Zo bespeur ik bij mezelf iets heel ‘dubbels’: ik speel sinds kort met een grote groep dames een soort competitietennis in een zaal. Ik heb daarbij een vaste dubbelpartner. Hartstikke leuk en ik geniet van dat type tennis. Maar: het is onzeker of dat nog lang door kan gaan want als de sporthallen moeten sluiten, dan gaat het over. En nu komt het: ik heb haast liever dat die knoop dan maar wordt doorgehakt en we dat tennis moeten missen dan dat we in onzekerheid blijven over het doorgaan van dat wekelijkse potje. En dat terwijl ik echt heel enthousiast ben! Intussen ben ik mij zeer bewust van die behoefte aan zekerheid en kan ik er redelijk mee omgaan. Ik laat dat verder ook niet merken want wat schiet ik ermee op? Ik heb dat geregeld: kijk ook naar de weersvoorspelling om te zien of het buitentennis door kan gaan. En word heel onrustig als de vooruitzichten onduidelijk zijn. En zo zijn er legio voorbeelden.

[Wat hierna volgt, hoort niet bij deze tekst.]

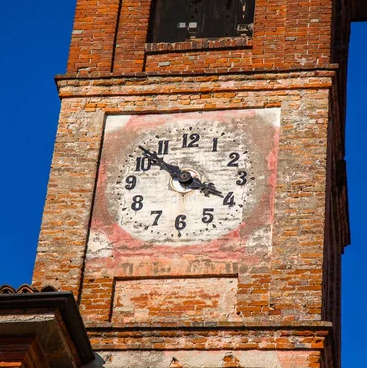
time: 3:52
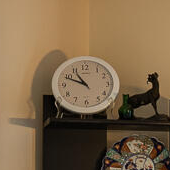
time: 10:48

Ik ben intussen ook wel een beetje uitgekeken op dat vergaderen met Teams, Zoom of wat dan ook. Eerst vond ik dat wel een leuke uitdaging: weer eens wat anders! Maar wat mij daarbij intrigeert is het elkaar in de ogen kijken: als ik de ander in de ogen kijk dan ziet de ander mij met de blik afgewend. Dat komt doordat ik naar de ogen kijk die op het scherm zichtbaar zijn en niet recht in de camera. Als ik in de camera en daarmee de ander in de ogen kijk, dan zie ik die ander weer niet. Grappig toch. Daar zullen mensen met autisme van kunnen smullen, of juist niet. Ik niet. Ik heb het gevoel dat ik de ander zit te ‘begluren’… Maar echt oogcontact blijft uit. Herkenbaar voor de medemens met autisme, of juist niet? In het normale leven heb ik trouwens weinig problemen met oogcontact, alhoewel ik me er wel bewust van blijf.

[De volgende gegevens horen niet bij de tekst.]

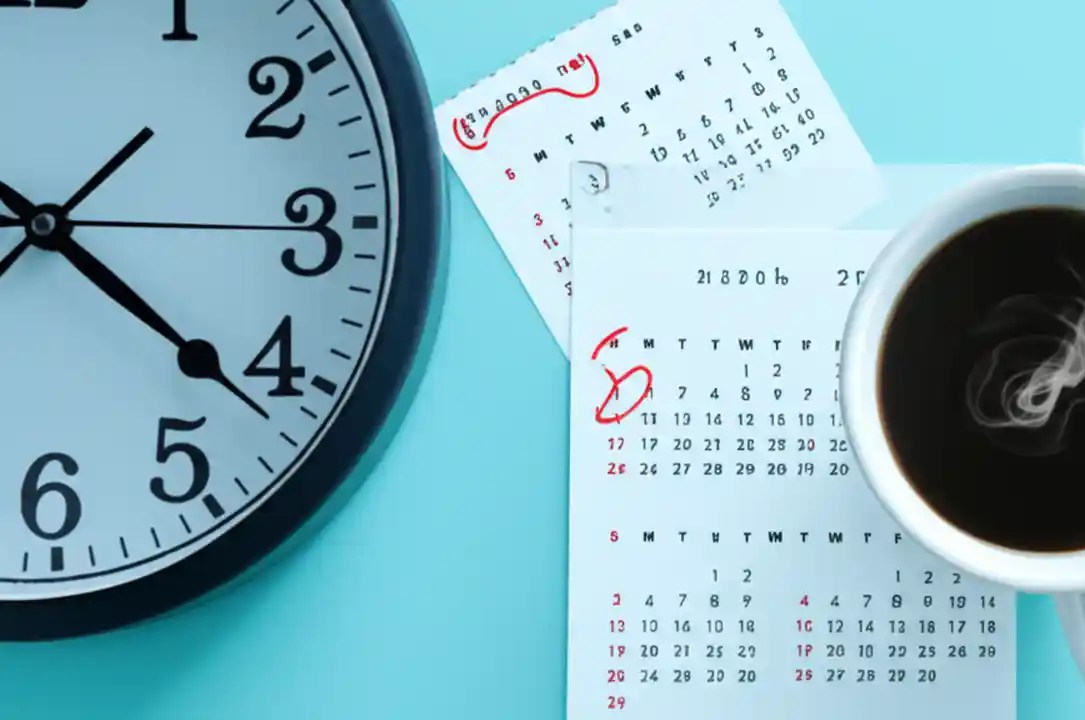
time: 1:21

Wat ik ook mis, en daarmee wijk ik misschien ogenschijnlijk ook af van veel mensen met autisme, zijn de nonverbale signalen en de tussendoor gebaren die buiten de camera plaatsvinden. Ik ben niet van de ‘social talk’ maar wel van de mogelijkheid om uit de houding en gelaatsuitdrukking van mijn gesprekspartners te kunnen afleiden hoe zij over iets denken of hoe zij erbij zitten. Ook de mensen die op dat moment niet aan het woord zijn. En dat vind ik beperkend. Misschien speelt hier mijn behoefte om de anderen te kunnen ‘peilen’ om daar mijn houding op af te stemmen? De ander in beeld hebben kan houvast geven. En daar herken ik mijn autisme weer: die afhankelijkheid. Vergaderingen (in groepen vooral) verlopen nu trouwens wel heel formeel. Die taakgerichtheid heeft natuurlijk ook wel weer zijn voordelen.

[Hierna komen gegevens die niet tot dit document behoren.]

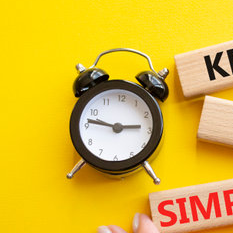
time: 2:46
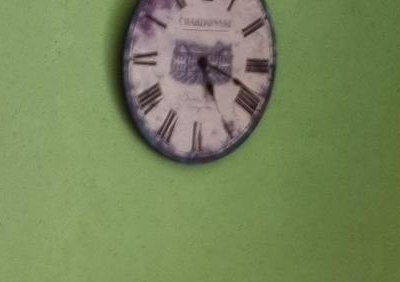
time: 5:18
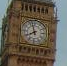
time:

Tenslotte heb ik een hekel aan vergaderingen of presentaties met chatfunctie. Ik gebruik die nooit omdat ik veel te traag ben in reageren en daarbij dan ook nog mijn opmerking zou moeten typen… En dan mis ik weer een stuk van hetgeen besproken wordt. Als ik dat soort dubbeltaken al eens probeer, dan kan ik mijn boodschap niet goed onder woorden brengen. En dat is jammer (vind ik).
Maar dit is niet alleen een probleem met de chat; ik ben in elke bespreking traag met luisteren – verwerken – iets vinden – iets slagvaardig formuleren …

Het lijkt een illusie dat we snel en dan ook in hoog tempo weer terug kunnen keren naar de ‘normale’ situatie waarin we weer gewoon kunnen doen zoals we dat gewend waren.
Dan maar maar eerst kastanjes zoeken, het is er de tijd voor!